I would like to apologize for incorrectly referring to the 1969 land law, as the 1949 land law at the bottom of the third paragraph of the previous post. I request that accept my apologies for missing the correct date. Of course, I hope that the readers were not confused by my error.
Thanks.
Itzchak Kornfeld
Once again, I note that we must take a step into the past, back to 1901 to be exact. However, historical facts do not necessarily provide us with substantive answer. In that year, the Jewish National Fund (“JNF”) was established by the Fifth Jewish Congress meeting in Basel, Switzerland. It was created as a national fund for the purchase and management of in Ottoman controlled Palestine land in what is today Israel, a national fund to purchase land. The JNF has been doing exactly that ever since. Moreover, to its credit the JNF has planted numerous forests across Israel. Nevertheless, although it is an independent entity, its leaders march to the government’s tune. Thus JNF’s decisions are sometimes at odds with what land stewards and environmentalists feel is moral, legal and right.
As a result of the purchase and transfer of properties - by the JNF to the Government of Israel (“GOI”) - and land that Israel received pursuant to the terms of the U.K.’s withdrawal from its Palestine Mandate the GOI - via state or by quasi-state agencies - owns most of the land, 93%, (excluding the occupied areas of the West Bank and Gaza), within the borders of the State. Indeed, Article 1 of Israel’s Basic Law of 1960, prohibits the transfer of land from government agencies via sale or by other means. Article 1 defines “lands” to include “land, houses, buildings and anything permanently fixed to land.”
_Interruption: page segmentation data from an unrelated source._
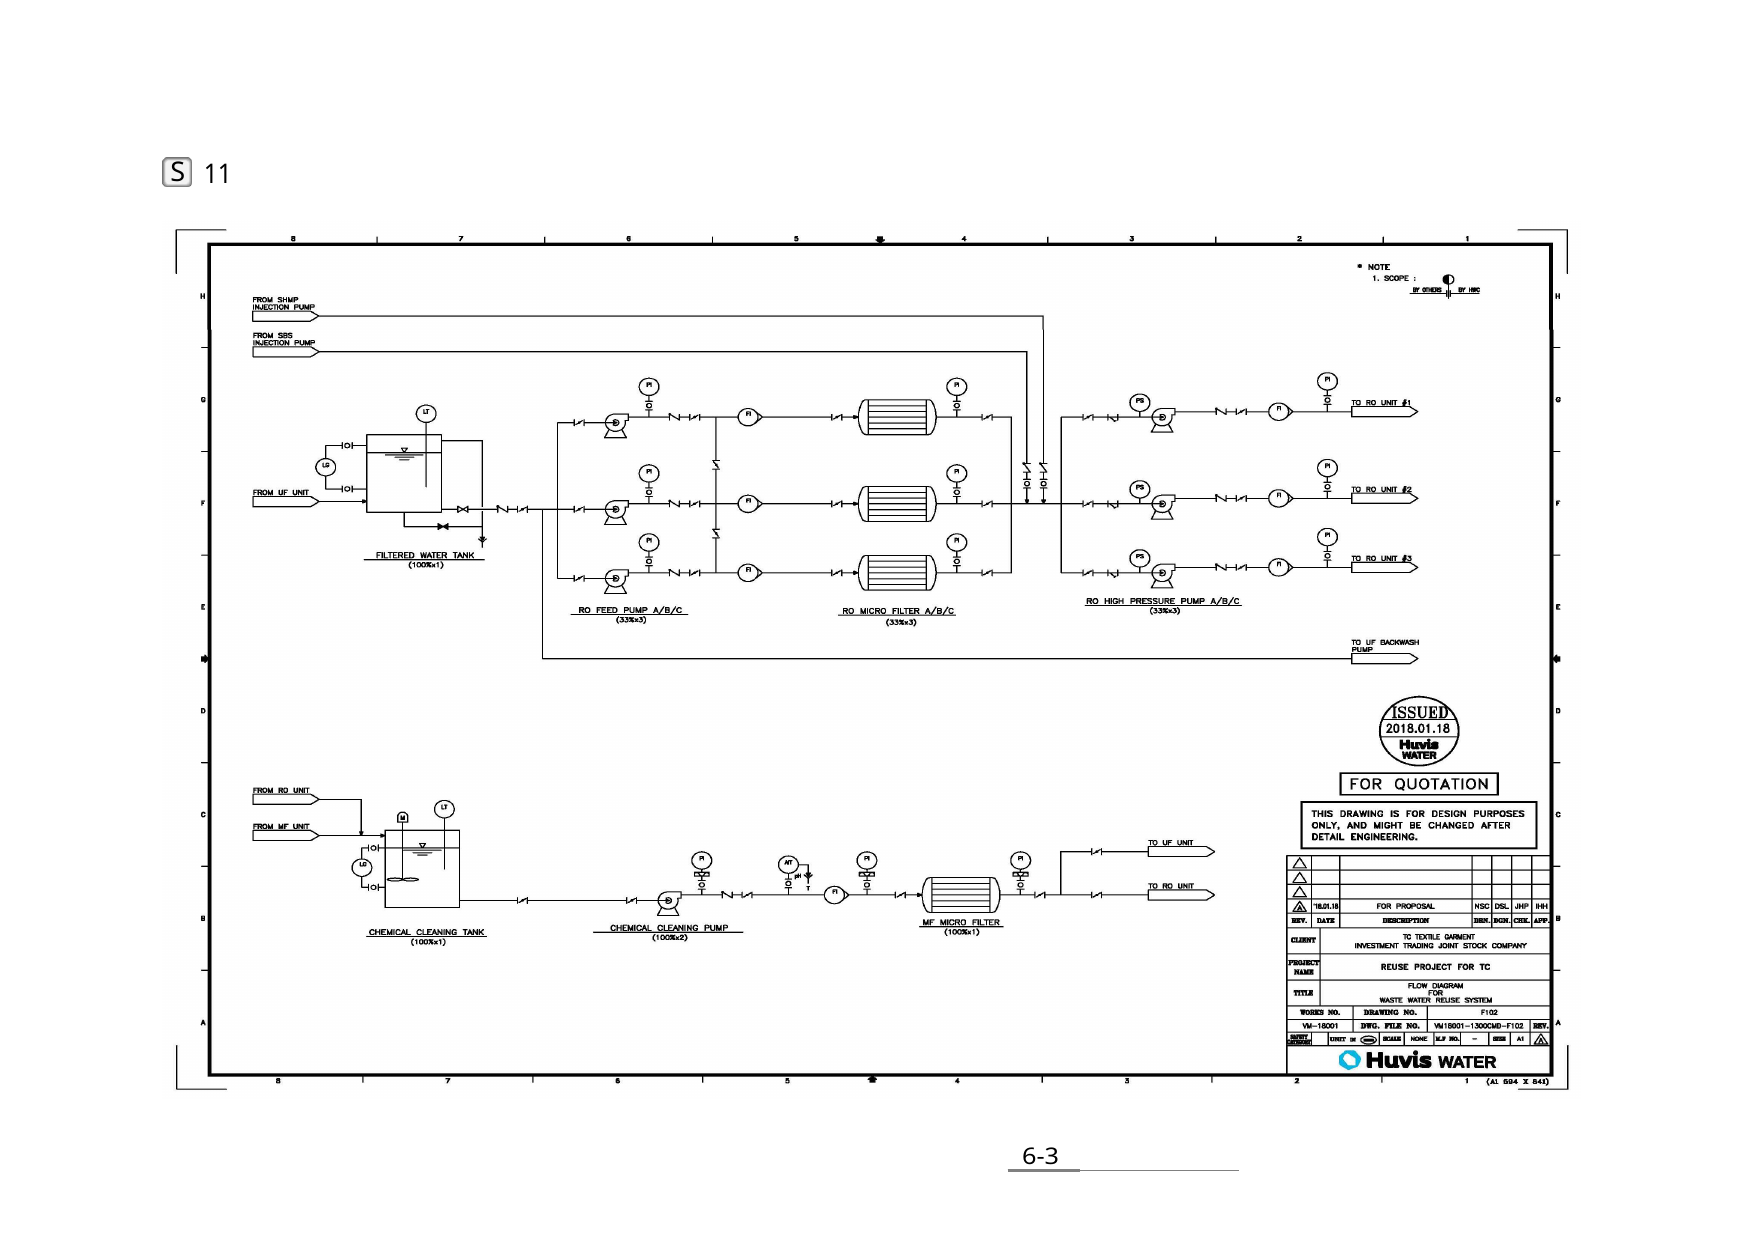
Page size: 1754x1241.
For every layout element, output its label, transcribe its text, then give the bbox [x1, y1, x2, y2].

picture [162, 220, 1582, 1099]
picture [162, 157, 192, 187]
text 11 [204, 155, 1623, 192]
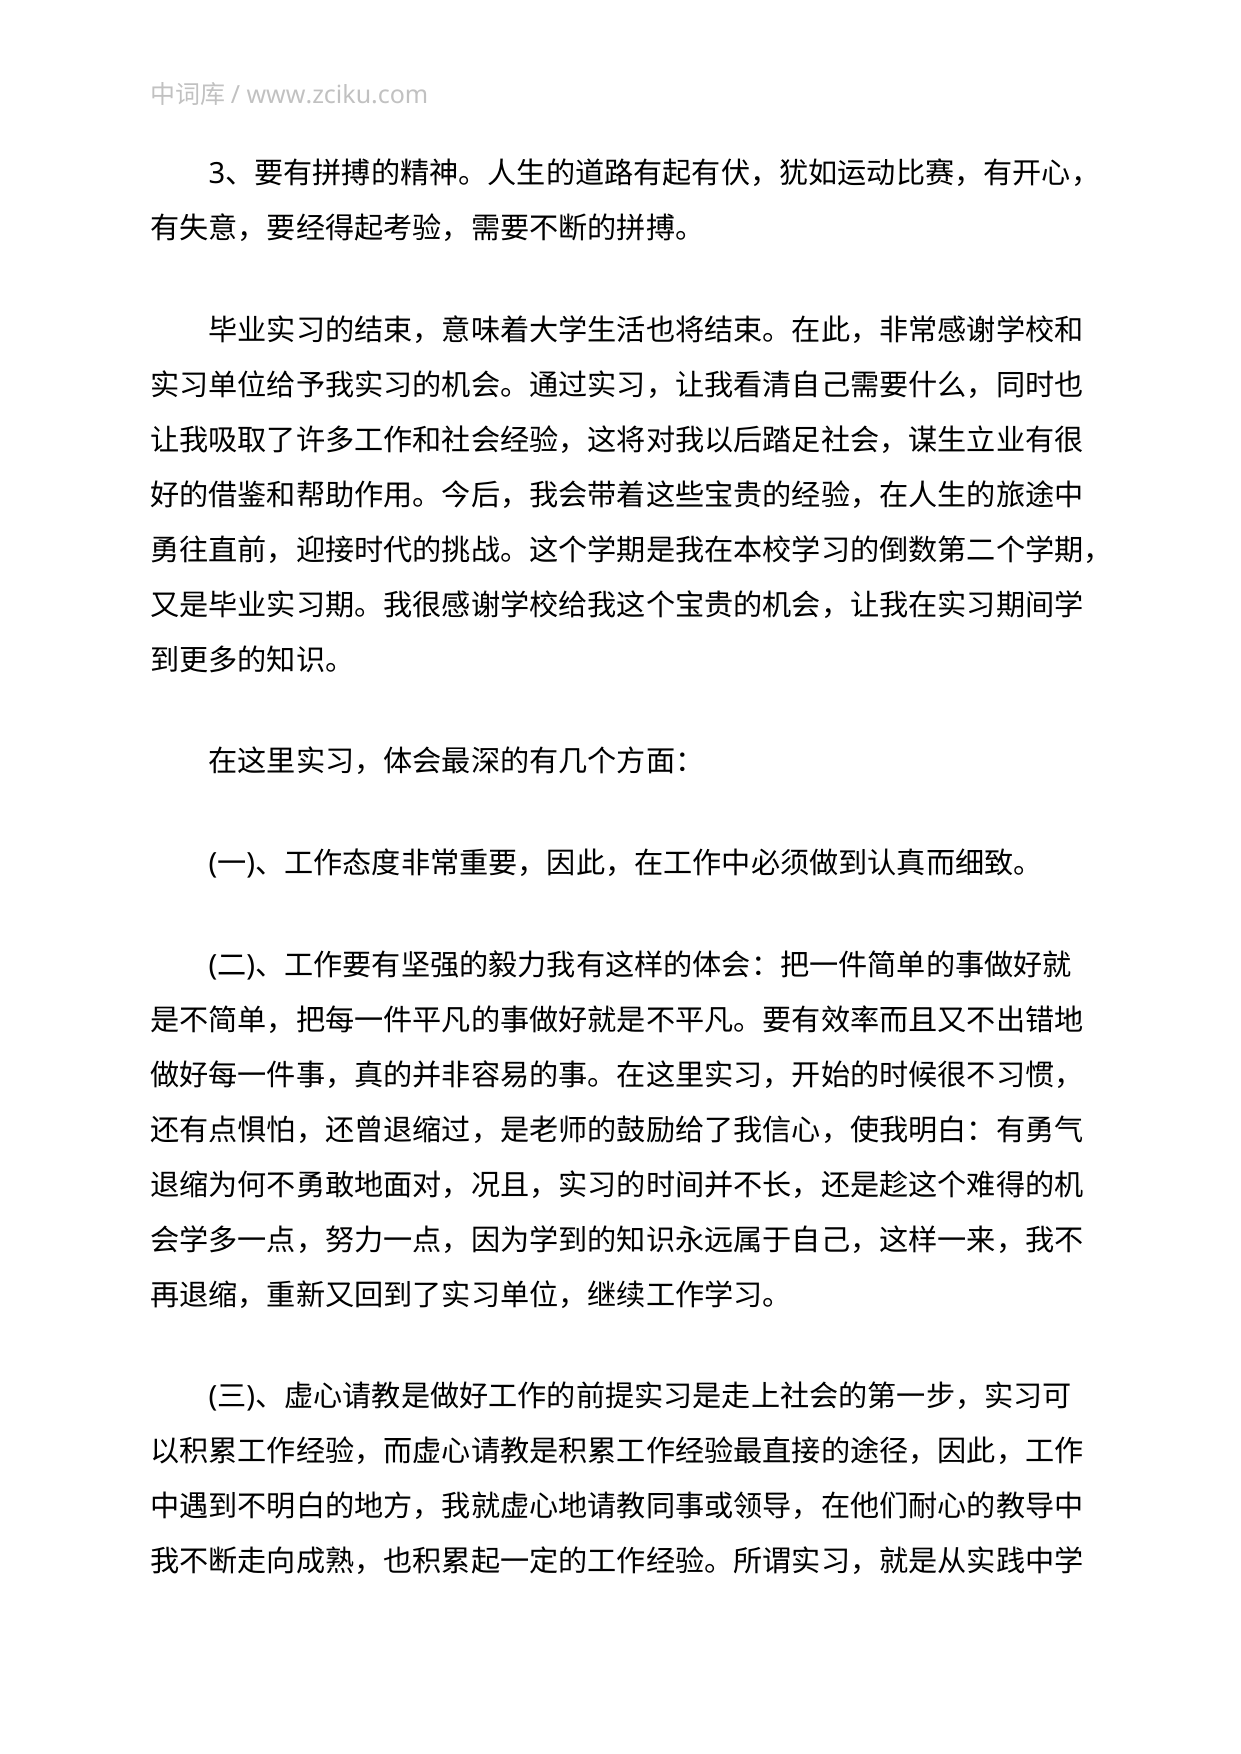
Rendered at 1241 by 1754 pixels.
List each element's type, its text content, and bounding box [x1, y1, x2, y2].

text 在这里实习，体会最深的有几个方面： [150, 738, 1090, 780]
text (二)、工作要有坚强的毅力我有这样的体会：把一件简单的事做好就是不简单，把每一件平凡的事做好就是不平凡。要有效率而且又不出错地做好每一件事，真的并非容易的事。在这里实习，开始的时候很不习惯，还有点惧怕，还曾退缩过，是老师的鼓励给了我信心，使我明白：有勇气退缩为何不勇敢地面对，况且，实习的时间并不长，还是趁这个难得的机会学多一点，努力一点，因为学到的知识永远属于自己，这样一来，我不再退缩，重新又回到了实习单位，继续工作学习。 [150, 942, 1090, 1313]
text 毕业实习的结束，意味着大学生活也将结束。在此，非常感谢学校和实习单位给予我实习的机会。通过实习，让我看清自己需要什么，同时也让我吸取了许多工作和社会经验，这将对我以后踏足社会，谋生立业有很好的借鉴和帮助作用。今后，我会带着这些宝贵的经验，在人生的旅途中勇往直前，迎接时代的挑战。这个学期是我在本校学习的倒数第二个学期，又是毕业实习期。我很感谢学校给我这个宝贵的机会，让我在实习期间学到更多的知识。 [150, 307, 1090, 678]
text (一)、工作态度非常重要，因此，在工作中必须做到认真而细致。 [150, 840, 1090, 882]
text 3、要有拼搏的精神。人生的道路有起有伏，犹如运动比赛，有开心，有失意，要经得起考验，需要不断的拼搏。 [150, 150, 1090, 247]
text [150, 1373, 1090, 1580]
Accordingly, in order to provide housing stock, the government gave families and businesses a 49-year lease that is renewable upon request for building homes or for buying condominiums, the predominant form of home ownership in the country.
https://lawprofessors.typepad.com/land_use/2015/08/israel-land-law-of-1969.html
I missed your first post about this topic. Would you please provide a link?